## WORK ORDER
Starting at the first line and ending at the last, reproduce the records below exactly.

## DATA
=====

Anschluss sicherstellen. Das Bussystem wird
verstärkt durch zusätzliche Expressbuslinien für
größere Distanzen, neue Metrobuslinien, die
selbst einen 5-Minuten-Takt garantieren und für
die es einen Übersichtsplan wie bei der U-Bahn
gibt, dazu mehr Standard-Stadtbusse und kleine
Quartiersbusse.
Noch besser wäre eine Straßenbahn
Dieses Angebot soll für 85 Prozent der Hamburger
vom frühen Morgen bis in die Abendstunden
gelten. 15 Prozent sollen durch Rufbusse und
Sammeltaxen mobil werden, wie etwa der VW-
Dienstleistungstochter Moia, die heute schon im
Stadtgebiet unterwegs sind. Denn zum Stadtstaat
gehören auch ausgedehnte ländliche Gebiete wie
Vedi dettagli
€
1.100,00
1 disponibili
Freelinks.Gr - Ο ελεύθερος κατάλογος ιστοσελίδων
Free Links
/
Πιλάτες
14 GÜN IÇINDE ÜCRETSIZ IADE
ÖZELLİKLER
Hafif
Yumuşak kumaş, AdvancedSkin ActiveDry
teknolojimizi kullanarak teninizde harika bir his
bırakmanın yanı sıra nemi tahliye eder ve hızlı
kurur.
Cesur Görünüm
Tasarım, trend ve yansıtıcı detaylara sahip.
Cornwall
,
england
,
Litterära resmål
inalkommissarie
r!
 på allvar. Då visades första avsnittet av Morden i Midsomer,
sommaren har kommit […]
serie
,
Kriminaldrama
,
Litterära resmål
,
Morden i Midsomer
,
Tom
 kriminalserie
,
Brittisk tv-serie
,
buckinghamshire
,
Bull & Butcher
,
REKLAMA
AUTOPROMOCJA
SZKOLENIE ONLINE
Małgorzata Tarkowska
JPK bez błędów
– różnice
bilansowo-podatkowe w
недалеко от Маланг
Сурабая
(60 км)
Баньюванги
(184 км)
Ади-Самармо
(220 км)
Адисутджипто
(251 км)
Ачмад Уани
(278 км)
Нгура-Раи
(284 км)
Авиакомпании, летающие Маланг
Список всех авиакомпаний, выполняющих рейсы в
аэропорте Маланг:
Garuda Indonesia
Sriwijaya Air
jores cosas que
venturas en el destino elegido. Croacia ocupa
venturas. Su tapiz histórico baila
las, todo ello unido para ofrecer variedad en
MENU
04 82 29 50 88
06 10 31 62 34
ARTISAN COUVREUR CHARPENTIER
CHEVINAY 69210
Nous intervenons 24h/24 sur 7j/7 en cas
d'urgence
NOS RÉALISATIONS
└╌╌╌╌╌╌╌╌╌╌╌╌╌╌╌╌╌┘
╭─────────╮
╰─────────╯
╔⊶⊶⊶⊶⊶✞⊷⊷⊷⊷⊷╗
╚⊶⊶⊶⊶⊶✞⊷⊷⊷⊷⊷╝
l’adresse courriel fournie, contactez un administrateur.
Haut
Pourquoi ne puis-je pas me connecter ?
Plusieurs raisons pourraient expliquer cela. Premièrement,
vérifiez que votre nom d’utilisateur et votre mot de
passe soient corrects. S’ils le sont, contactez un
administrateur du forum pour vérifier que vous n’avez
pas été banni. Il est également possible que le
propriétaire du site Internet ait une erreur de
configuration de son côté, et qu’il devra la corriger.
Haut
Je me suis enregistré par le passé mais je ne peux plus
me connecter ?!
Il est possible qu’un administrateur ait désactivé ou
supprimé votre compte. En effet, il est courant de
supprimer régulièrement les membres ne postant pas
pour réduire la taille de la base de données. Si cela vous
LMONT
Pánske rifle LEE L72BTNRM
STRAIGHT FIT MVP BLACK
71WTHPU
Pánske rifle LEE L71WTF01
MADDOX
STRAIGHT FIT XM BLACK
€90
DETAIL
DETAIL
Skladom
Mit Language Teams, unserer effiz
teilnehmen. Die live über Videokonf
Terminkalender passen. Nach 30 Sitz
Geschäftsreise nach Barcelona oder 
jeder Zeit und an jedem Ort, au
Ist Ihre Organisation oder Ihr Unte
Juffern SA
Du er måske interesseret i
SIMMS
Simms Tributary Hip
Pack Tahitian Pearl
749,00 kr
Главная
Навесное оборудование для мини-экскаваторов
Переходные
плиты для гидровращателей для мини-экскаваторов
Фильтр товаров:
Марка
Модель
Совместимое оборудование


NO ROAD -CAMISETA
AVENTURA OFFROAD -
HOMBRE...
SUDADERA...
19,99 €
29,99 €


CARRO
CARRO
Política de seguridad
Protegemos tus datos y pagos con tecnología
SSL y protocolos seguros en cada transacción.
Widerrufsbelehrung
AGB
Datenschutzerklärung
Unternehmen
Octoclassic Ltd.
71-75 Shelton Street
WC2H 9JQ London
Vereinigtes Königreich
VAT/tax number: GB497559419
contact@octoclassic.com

=====

## ANSWER BOX
Anschluss sicherstellen. Das Bussystem wird
verstärkt durch zusätzliche Expressbuslinien für
größere Distanzen, neue Metrobuslinien, die
selbst einen 5-Minuten-Takt garantieren und für
die es einen Übersichtsplan wie bei der U-Bahn
gibt, dazu mehr Standard-Stadtbusse und kleine
Quartiersbusse.
Noch besser wäre eine Straßenbahn
Dieses Angebot soll für 85 Prozent der Hamburger
vom frühen Morgen bis in die Abendstunden
gelten. 15 Prozent sollen durch Rufbusse und
Sammeltaxen mobil werden, wie etwa der VW-
Dienstleistungstochter Moia, die heute schon im
Stadtgebiet unterwegs sind. Denn zum Stadtstaat
gehören auch ausgedehnte ländliche Gebiete wie
Vedi dettagli
€
1.100,00
1 disponibili
Freelinks.Gr - Ο ελεύθερος κατάλογος ιστοσελίδων
Free Links
/
Πιλάτες
14 GÜN IÇINDE ÜCRETSIZ IADE
ÖZELLİKLER
Hafif
Yumuşak kumaş, AdvancedSkin ActiveDry
teknolojimizi kullanarak teninizde harika bir his
bırakmanın yanı sıra nemi tahliye eder ve hızlı
kurur.
Cesur Görünüm
Tasarım, trend ve yansıtıcı detaylara sahip.
Cornwall
,
england
,
Litterära resmål
inalkommissarie
r!
 på allvar. Då visades första avsnittet av Morden i Midsomer,
sommaren har kommit […]
serie
,
Kriminaldrama
,
Litterära resmål
,
Morden i Midsomer
,
Tom
 kriminalserie
,
Brittisk tv-serie
,
buckinghamshire
,
Bull & Butcher
,
REKLAMA
AUTOPROMOCJA
SZKOLENIE ONLINE
Małgorzata Tarkowska
JPK bez błędów
– różnice
bilansowo-podatkowe w
недалеко от Маланг
Сурабая
(60 км)
Баньюванги
(184 км)
Ади-Самармо
(220 км)
Адисутджипто
(251 км)
Ачмад Уани
(278 км)
Нгура-Раи
(284 км)
Авиакомпании, летающие Маланг
Список всех авиакомпаний, выполняющих рейсы в
аэропорте Маланг:
Garuda Indonesia
Sriwijaya Air
jores cosas que
venturas en el destino elegido. Croacia ocupa
venturas. Su tapiz histórico baila
las, todo ello unido para ofrecer variedad en
MENU
04 82 29 50 88
06 10 31 62 34
ARTISAN COUVREUR CHARPENTIER
CHEVINAY 69210
Nous intervenons 24h/24 sur 7j/7 en cas
d'urgence
NOS RÉALISATIONS
└╌╌╌╌╌╌╌╌╌╌╌╌╌╌╌╌╌┘
╭─────────╮
╰─────────╯
╔⊶⊶⊶⊶⊶✞⊷⊷⊷⊷⊷╗
╚⊶⊶⊶⊶⊶✞⊷⊷⊷⊷⊷╝
l’adresse courriel fournie, contactez un administrateur.
Haut
Pourquoi ne puis-je pas me connecter ?
Plusieurs raisons pourraient expliquer cela. Premièrement,
vérifiez que votre nom d’utilisateur et votre mot de
passe soient corrects. S’ils le sont, contactez un
administrateur du forum pour vérifier que vous n’avez
pas été banni. Il est également possible que le
propriétaire du site Internet ait une erreur de
configuration de son côté, et qu’il devra la corriger.
Haut
Je me suis enregistré par le passé mais je ne peux plus
me connecter ?!
Il est possible qu’un administrateur ait désactivé ou
supprimé votre compte. En effet, il est courant de
supprimer régulièrement les membres ne postant pas
pour réduire la taille de la base de données. Si cela vous
LMONT
Pánske rifle LEE L72BTNRM
STRAIGHT FIT MVP BLACK
71WTHPU
Pánske rifle LEE L71WTF01
MADDOX
STRAIGHT FIT XM BLACK
€90
DETAIL
DETAIL
Skladom
Mit Language Teams, unserer effiz
teilnehmen. Die live über Videokonf
Terminkalender passen. Nach 30 Sitz
Geschäftsreise nach Barcelona oder 
jeder Zeit und an jedem Ort, au
Ist Ihre Organisation oder Ihr Unte
Juffern SA
Du er måske interesseret i
SIMMS
Simms Tributary Hip
Pack Tahitian Pearl
749,00 kr
Главная
Навесное оборудование для мини-экскаваторов
Переходные
плиты для гидровращателей для мини-экскаваторов
Фильтр товаров:
Марка
Модель
Совместимое оборудование


NO ROAD -CAMISETA
AVENTURA OFFROAD -
HOMBRE...
SUDADERA...
19,99 €
29,99 €


CARRO
CARRO
Política de seguridad
Protegemos tus datos y pagos con tecnología
SSL y protocolos seguros en cada transacción.
Widerrufsbelehrung
AGB
Datenschutzerklärung
Unternehmen
Octoclassic Ltd.
71-75 Shelton Street
WC2H 9JQ London
Vereinigtes Königreich
VAT/tax number: GB497559419
contact@octoclassic.com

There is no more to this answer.